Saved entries
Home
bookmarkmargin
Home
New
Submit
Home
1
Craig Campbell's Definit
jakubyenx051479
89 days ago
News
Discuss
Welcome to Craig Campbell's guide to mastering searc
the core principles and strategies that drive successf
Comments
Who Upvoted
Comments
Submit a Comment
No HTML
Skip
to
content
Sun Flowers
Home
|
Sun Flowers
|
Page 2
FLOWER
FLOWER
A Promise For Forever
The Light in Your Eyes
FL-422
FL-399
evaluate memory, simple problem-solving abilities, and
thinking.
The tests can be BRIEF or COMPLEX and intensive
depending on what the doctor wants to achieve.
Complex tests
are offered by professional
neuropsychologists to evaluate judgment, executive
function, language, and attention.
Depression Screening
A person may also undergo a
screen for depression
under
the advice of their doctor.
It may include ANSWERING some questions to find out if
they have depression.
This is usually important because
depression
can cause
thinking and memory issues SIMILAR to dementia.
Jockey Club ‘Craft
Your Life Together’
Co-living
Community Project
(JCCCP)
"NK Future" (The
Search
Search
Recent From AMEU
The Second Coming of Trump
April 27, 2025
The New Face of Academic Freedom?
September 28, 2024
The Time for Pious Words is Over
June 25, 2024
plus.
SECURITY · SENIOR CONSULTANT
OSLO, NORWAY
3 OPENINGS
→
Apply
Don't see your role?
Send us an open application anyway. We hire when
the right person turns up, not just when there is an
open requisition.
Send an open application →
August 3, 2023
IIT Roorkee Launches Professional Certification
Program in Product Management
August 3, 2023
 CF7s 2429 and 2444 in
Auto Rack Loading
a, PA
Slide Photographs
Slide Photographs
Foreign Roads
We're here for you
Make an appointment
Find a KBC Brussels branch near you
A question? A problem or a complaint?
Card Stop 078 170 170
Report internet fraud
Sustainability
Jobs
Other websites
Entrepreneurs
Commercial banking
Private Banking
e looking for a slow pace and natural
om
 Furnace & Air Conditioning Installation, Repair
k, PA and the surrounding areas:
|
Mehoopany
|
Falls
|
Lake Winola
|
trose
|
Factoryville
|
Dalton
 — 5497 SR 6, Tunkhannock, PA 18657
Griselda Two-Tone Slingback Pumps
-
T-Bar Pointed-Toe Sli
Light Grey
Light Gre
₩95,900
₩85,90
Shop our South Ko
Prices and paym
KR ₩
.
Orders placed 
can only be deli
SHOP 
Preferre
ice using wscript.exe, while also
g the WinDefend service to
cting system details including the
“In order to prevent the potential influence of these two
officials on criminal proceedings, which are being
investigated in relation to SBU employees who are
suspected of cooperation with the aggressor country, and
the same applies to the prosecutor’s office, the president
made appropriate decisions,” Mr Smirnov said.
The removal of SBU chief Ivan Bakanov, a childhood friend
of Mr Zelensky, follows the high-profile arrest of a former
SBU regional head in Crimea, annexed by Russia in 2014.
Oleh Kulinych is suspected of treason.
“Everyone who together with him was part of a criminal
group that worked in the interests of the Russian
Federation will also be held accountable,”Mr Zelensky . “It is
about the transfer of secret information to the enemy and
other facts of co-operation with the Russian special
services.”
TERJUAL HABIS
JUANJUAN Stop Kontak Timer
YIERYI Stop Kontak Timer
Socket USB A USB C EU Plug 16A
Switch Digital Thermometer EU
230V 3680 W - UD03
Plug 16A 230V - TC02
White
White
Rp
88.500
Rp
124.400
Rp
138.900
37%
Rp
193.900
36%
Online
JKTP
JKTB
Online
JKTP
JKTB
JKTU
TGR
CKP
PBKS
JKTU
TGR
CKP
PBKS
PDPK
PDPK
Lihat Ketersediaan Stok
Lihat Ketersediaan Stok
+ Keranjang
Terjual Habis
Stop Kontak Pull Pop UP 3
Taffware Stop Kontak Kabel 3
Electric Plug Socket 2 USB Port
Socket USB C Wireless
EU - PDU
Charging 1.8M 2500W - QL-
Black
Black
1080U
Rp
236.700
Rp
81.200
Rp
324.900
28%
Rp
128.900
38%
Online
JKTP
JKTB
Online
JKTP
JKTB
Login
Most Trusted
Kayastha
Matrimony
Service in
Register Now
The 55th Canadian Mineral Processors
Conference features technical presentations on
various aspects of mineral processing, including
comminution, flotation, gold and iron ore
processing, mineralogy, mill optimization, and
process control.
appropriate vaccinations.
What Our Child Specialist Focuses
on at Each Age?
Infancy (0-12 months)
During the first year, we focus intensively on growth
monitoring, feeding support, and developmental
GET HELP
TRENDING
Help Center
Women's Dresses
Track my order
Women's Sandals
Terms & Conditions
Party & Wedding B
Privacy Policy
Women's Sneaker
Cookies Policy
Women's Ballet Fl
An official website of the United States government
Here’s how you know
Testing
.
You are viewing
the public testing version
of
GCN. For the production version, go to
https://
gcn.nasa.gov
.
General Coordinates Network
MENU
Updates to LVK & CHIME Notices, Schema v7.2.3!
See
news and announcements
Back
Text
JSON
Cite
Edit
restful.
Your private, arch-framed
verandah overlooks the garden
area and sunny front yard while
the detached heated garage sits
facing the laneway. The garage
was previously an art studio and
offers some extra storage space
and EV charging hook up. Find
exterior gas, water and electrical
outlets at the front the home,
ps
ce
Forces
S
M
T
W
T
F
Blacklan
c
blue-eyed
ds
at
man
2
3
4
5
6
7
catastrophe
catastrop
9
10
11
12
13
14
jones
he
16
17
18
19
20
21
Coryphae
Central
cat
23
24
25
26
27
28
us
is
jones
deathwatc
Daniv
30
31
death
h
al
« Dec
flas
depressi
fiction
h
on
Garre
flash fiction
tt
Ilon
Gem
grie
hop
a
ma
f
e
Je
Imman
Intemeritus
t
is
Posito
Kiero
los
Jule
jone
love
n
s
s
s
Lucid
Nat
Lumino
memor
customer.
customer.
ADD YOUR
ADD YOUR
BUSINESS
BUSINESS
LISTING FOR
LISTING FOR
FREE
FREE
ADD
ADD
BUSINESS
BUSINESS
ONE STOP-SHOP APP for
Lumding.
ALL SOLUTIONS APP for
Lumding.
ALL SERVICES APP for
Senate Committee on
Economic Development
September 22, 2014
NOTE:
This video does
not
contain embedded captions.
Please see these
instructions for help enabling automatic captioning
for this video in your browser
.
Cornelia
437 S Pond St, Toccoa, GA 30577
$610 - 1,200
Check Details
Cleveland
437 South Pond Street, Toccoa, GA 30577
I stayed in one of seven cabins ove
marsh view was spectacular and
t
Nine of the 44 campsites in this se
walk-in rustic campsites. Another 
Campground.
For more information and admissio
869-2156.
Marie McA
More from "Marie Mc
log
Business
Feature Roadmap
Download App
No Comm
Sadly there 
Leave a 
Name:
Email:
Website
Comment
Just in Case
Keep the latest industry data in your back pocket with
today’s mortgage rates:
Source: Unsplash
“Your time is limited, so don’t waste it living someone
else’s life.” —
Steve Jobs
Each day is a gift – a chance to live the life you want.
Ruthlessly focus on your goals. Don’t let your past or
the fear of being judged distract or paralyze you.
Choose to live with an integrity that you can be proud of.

▸ Work task:
Rewrite the saved entries above so that every occurrence of "Card Stop" becomes "Card Helpline", leaving all other text unchanged.

▸ Exercise solution:
Home
bookmarkmargin
Home
New
Submit
Home
1
Craig Campbell's Definit
jakubyenx051479
89 days ago
News
Discuss
Welcome to Craig Campbell's guide to mastering searc
the core principles and strategies that drive successf
Comments
Who Upvoted
Comments
Submit a Comment
No HTML
Skip
to
content
Sun Flowers
Home
|
Sun Flowers
|
Page 2
FLOWER
FLOWER
A Promise For Forever
The Light in Your Eyes
FL-422
FL-399
evaluate memory, simple problem-solving abilities, and
thinking.
The tests can be BRIEF or COMPLEX and intensive
depending on what the doctor wants to achieve.
Complex tests
are offered by professional
neuropsychologists to evaluate judgment, executive
function, language, and attention.
Depression Screening
A person may also undergo a
screen for depression
under
the advice of their doctor.
It may include ANSWERING some questions to find out if
they have depression.
This is usually important because
depression
can cause
thinking and memory issues SIMILAR to dementia.
Jockey Club ‘Craft
Your Life Together’
Co-living
Community Project
(JCCCP)
"NK Future" (The
Search
Search
Recent From AMEU
The Second Coming of Trump
April 27, 2025
The New Face of Academic Freedom?
September 28, 2024
The Time for Pious Words is Over
June 25, 2024
plus.
SECURITY · SENIOR CONSULTANT
OSLO, NORWAY
3 OPENINGS
→
Apply
Don't see your role?
Send us an open application anyway. We hire when
the right person turns up, not just when there is an
open requisition.
Send an open application →
August 3, 2023
IIT Roorkee Launches Professional Certification
Program in Product Management
August 3, 2023
 CF7s 2429 and 2444 in
Auto Rack Loading
a, PA
Slide Photographs
Slide Photographs
Foreign Roads
We're here for you
Make an appointment
Find a KBC Brussels branch near you
A question? A problem or a complaint?
Card Helpline 078 170 170
Report internet fraud
Sustainability
Jobs
Other websites
Entrepreneurs
Commercial banking
Private Banking
e looking for a slow pace and natural
om
 Furnace & Air Conditioning Installation, Repair
k, PA and the surrounding areas:
|
Mehoopany
|
Falls
|
Lake Winola
|
trose
|
Factoryville
|
Dalton
 — 5497 SR 6, Tunkhannock, PA 18657
Griselda Two-Tone Slingback Pumps
-
T-Bar Pointed-Toe Sli
Light Grey
Light Gre
₩95,900
₩85,90
Shop our South Ko
Prices and paym
KR ₩
.
Orders placed 
can only be deli
SHOP 
Preferre
ice using wscript.exe, while also
g the WinDefend service to
cting system details including the
“In order to prevent the potential influence of these two
officials on criminal proceedings, which are being
investigated in relation to SBU employees who are
suspected of cooperation with the aggressor country, and
the same applies to the prosecutor’s office, the president
made appropriate decisions,” Mr Smirnov said.
The removal of SBU chief Ivan Bakanov, a childhood friend
of Mr Zelensky, follows the high-profile arrest of a former
SBU regional head in Crimea, annexed by Russia in 2014.
Oleh Kulinych is suspected of treason.
“Everyone who together with him was part of a criminal
group that worked in the interests of the Russian
Federation will also be held accountable,”Mr Zelensky . “It is
about the transfer of secret information to the enemy and
other facts of co-operation with the Russian special
services.”
TERJUAL HABIS
JUANJUAN Stop Kontak Timer
YIERYI Stop Kontak Timer
Socket USB A USB C EU Plug 16A
Switch Digital Thermometer EU
230V 3680 W - UD03
Plug 16A 230V - TC02
White
White
Rp
88.500
Rp
124.400
Rp
138.900
37%
Rp
193.900
36%
Online
JKTP
JKTB
Online
JKTP
JKTB
JKTU
TGR
CKP
PBKS
JKTU
TGR
CKP
PBKS
PDPK
PDPK
Lihat Ketersediaan Stok
Lihat Ketersediaan Stok
+ Keranjang
Terjual Habis
Stop Kontak Pull Pop UP 3
Taffware Stop Kontak Kabel 3
Electric Plug Socket 2 USB Port
Socket USB C Wireless
EU - PDU
Charging 1.8M 2500W - QL-
Black
Black
1080U
Rp
236.700
Rp
81.200
Rp
324.900
28%
Rp
128.900
38%
Online
JKTP
JKTB
Online
JKTP
JKTB
Login
Most Trusted
Kayastha
Matrimony
Service in
Register Now
The 55th Canadian Mineral Processors
Conference features technical presentations on
various aspects of mineral processing, including
comminution, flotation, gold and iron ore
processing, mineralogy, mill optimization, and
process control.
appropriate vaccinations.
What Our Child Specialist Focuses
on at Each Age?
Infancy (0-12 months)
During the first year, we focus intensively on growth
monitoring, feeding support, and developmental
GET HELP
TRENDING
Help Center
Women's Dresses
Track my order
Women's Sandals
Terms & Conditions
Party & Wedding B
Privacy Policy
Women's Sneaker
Cookies Policy
Women's Ballet Fl
An official website of the United States government
Here’s how you know
Testing
.
You are viewing
the public testing version
of
GCN. For the production version, go to
https://
gcn.nasa.gov
.
General Coordinates Network
MENU
Updates to LVK & CHIME Notices, Schema v7.2.3!
See
news and announcements
Back
Text
JSON
Cite
Edit
restful.
Your private, arch-framed
verandah overlooks the garden
area and sunny front yard while
the detached heated garage sits
facing the laneway. The garage
was previously an art studio and
offers some extra storage space
and EV charging hook up. Find
exterior gas, water and electrical
outlets at the front the home,
ps
ce
Forces
S
M
T
W
T
F
Blacklan
c
blue-eyed
ds
at
man
2
3
4
5
6
7
catastrophe
catastrop
9
10
11
12
13
14
jones
he
16
17
18
19
20
21
Coryphae
Central
cat
23
24
25
26
27
28
us
is
jones
deathwatc
Daniv
30
31
death
h
al
« Dec
flas
depressi
fiction
h
on
Garre
flash fiction
tt
Ilon
Gem
grie
hop
a
ma
f
e
Je
Imman
Intemeritus
t
is
Posito
Kiero
los
Jule
jone
love
n
s
s
s
Lucid
Nat
Lumino
memor
customer.
customer.
ADD YOUR
ADD YOUR
BUSINESS
BUSINESS
LISTING FOR
LISTING FOR
FREE
FREE
ADD
ADD
BUSINESS
BUSINESS
ONE STOP-SHOP APP for
Lumding.
ALL SOLUTIONS APP for
Lumding.
ALL SERVICES APP for
Senate Committee on
Economic Development
September 22, 2014
NOTE:
This video does
not
contain embedded captions.
Please see these
instructions for help enabling automatic captioning
for this video in your browser
.
Cornelia
437 S Pond St, Toccoa, GA 30577
$610 - 1,200
Check Details
Cleveland
437 South Pond Street, Toccoa, GA 30577
I stayed in one of seven cabins ove
marsh view was spectacular and
t
Nine of the 44 campsites in this se
walk-in rustic campsites. Another 
Campground.
For more information and admissio
869-2156.
Marie McA
More from "Marie Mc
log
Business
Feature Roadmap
Download App
No Comm
Sadly there 
Leave a 
Name:
Email:
Website
Comment
Just in Case
Keep the latest industry data in your back pocket with
today’s mortgage rates:
Source: Unsplash
“Your time is limited, so don’t waste it living someone
else’s life.” —
Steve Jobs
Each day is a gift – a chance to live the life you want.
Ruthlessly focus on your goals. Don’t let your past or
the fear of being judged distract or paralyze you.
Choose to live with an integrity that you can be proud of.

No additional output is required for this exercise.